Gaborn said:
The easiest way to limit illegal immigration is to cut off the incentive for businesses to hire them. Fine any business that hires an undocumented worker 500 dollars per undocumented worker, heavily enforce it and run the fines through city courts so the local police have an incentive to do the checks. It won't stop illegal immigration but it'll sure as heck put a dent in it.
At the same time we should obviously make it easier to come here legally. Remove the cap on legal immigration and just require a simple criminal background check to come here to live.
Other than the last part (on which I'm punting because I don't feel confident that I have enough information to say whether an
extremely open immigration policy is better than a
very open immigration policy) I agree completely. Illegal immigration is a business-level problem and should be "solved" on the business end; if you eliminate the incentive for businesses to employ people illegally, and give potential workers good reasons to immigrate legally, the "problem" basically goes away.
Gaborn said:
It's amusing, it's the same logic the crazy far right used to make Obama a "Secret Muslim" in their mind
You're really starting to overuse this meme.
Fundamentally, the idea that a politician is saying one thing and doing another should not be off-limits or considered to be solely the province of people projecting their own desires or fears.

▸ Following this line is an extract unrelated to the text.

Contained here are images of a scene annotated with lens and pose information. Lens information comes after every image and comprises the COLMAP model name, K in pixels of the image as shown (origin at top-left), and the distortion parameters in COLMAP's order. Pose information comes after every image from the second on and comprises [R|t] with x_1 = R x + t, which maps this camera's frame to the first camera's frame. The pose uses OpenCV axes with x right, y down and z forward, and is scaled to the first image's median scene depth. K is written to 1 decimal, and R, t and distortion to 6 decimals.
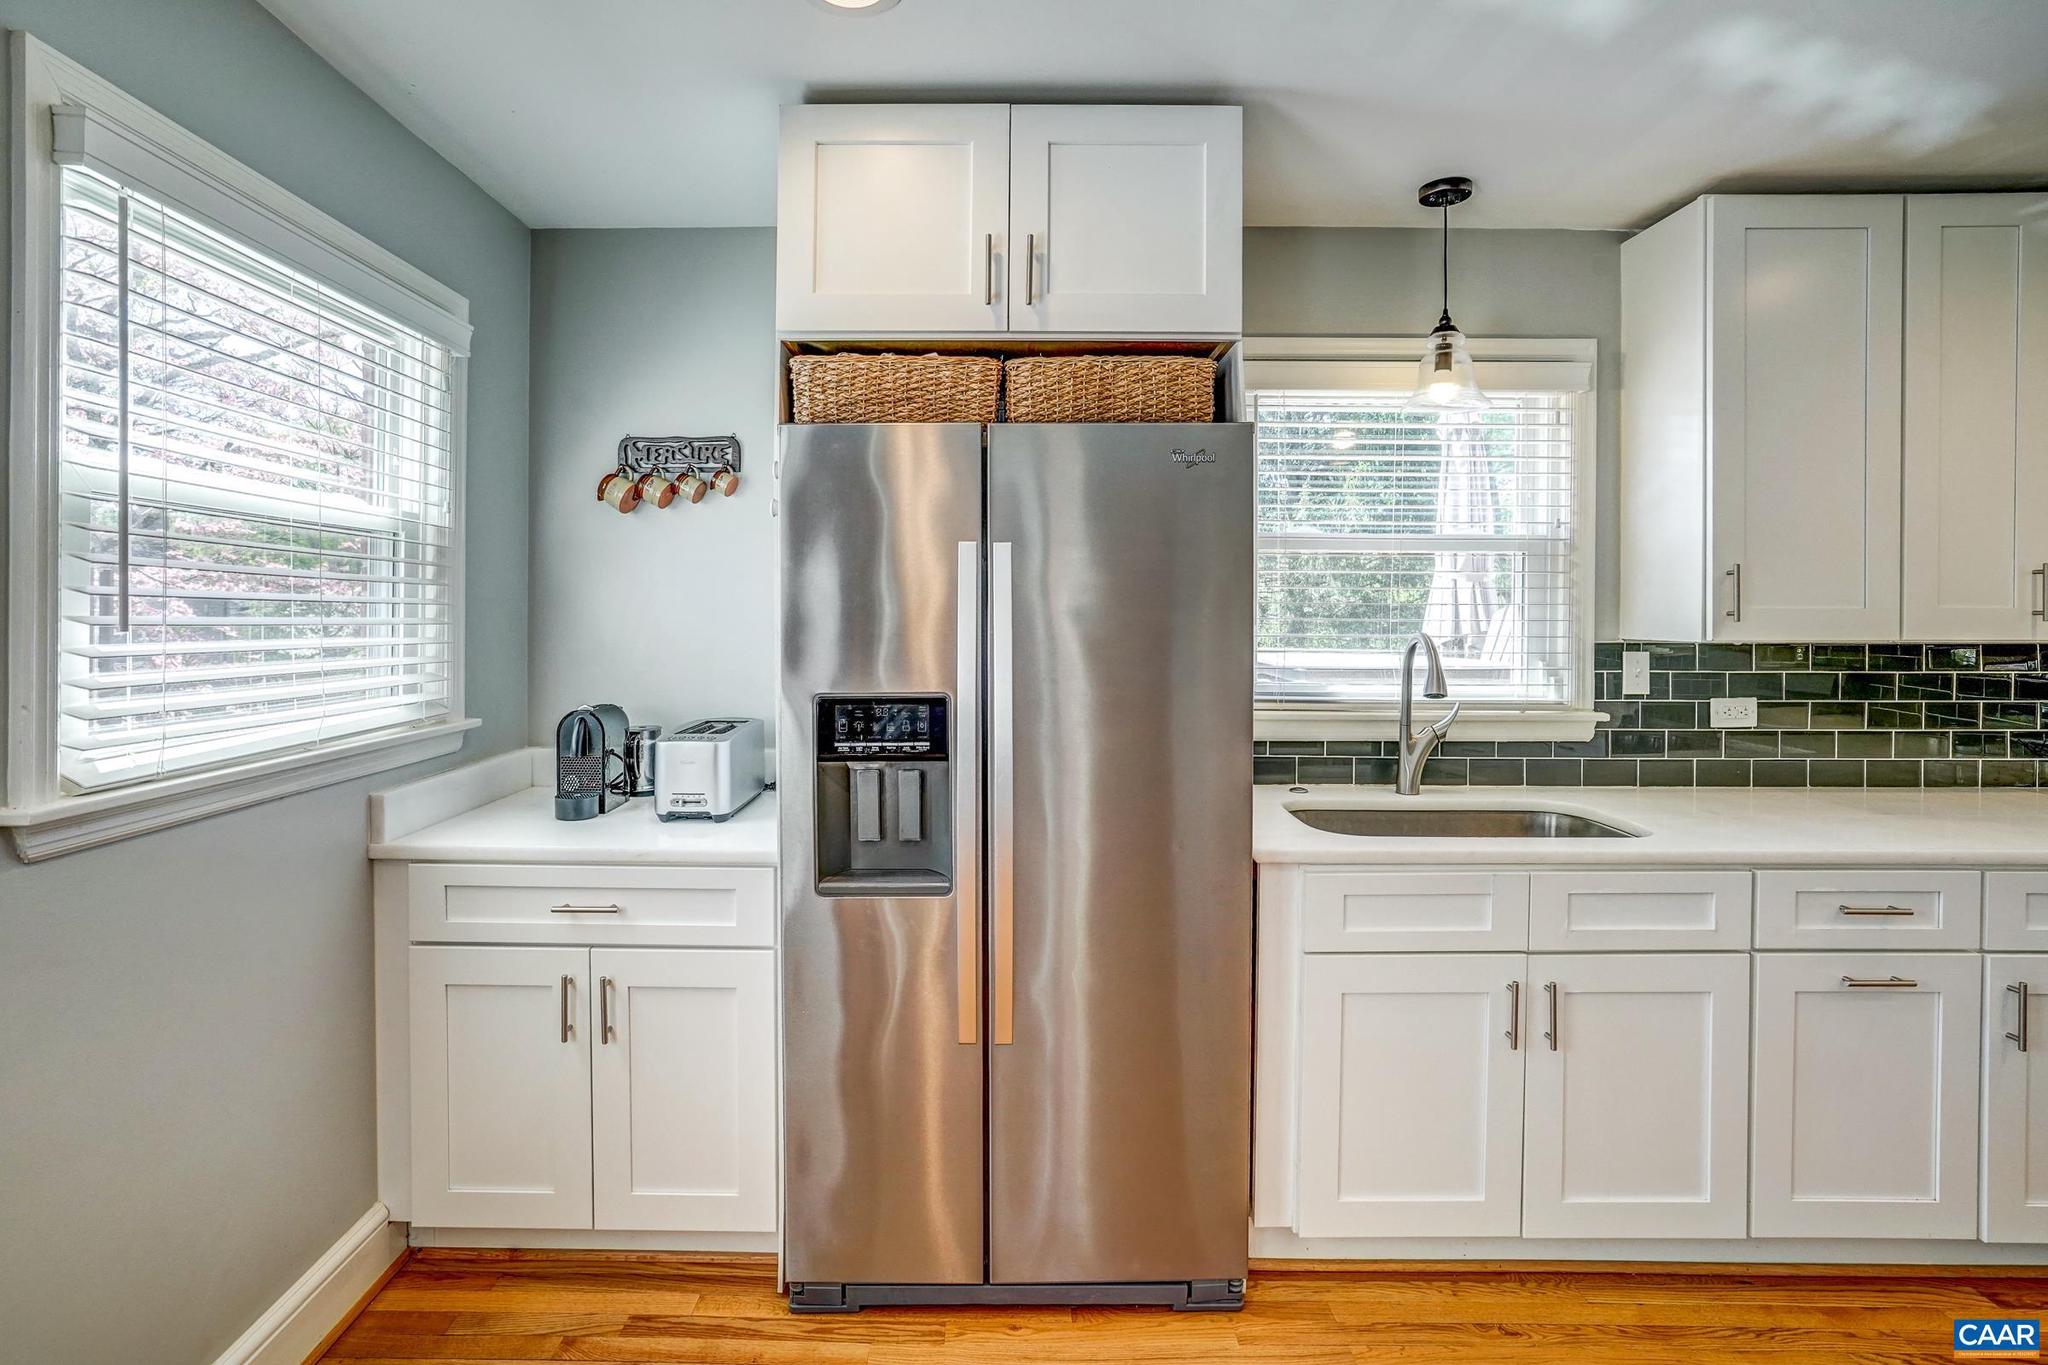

People suggested early on that President Bush was a secret fundamentalist neocon corporatist stooge rather than the friendly moderate he presented himself as, and
they were right.
I agree that it's not reasonable to assume that Obama is always doing the "right thing" even when he's doing the wrong thing, but given that (a) it's well-established that Obama likes to play long games in which he chooses his stance in order to manipulate his adversaries and (b) there are many issues in which Democratic politicians
consistently state positions to the right of what they'll actually implement when given the political clearance to do so, it's not unreasonable to assume in some cases that the President is indeed implementing a strategy on a particular issue rather than doing precisely and exactly what he's thus far stated he's doing.
On issues like the photos (where Obama's stated position was reversed in his latest action) there's even evidence to point to that
may not lead to the correct conclusion, but is certainly more legitimate than the entirely scurrilous "seekrit Muslim" thing.
speculawyer said:
meh . . . Ed Schultz serves a good purpose.
To let sensible leftists prove that they're not demagogues who accept anyone who parrots our beliefs by pointing out that Ed Schultz is an obnoxious hack who should be fired from all his jobs?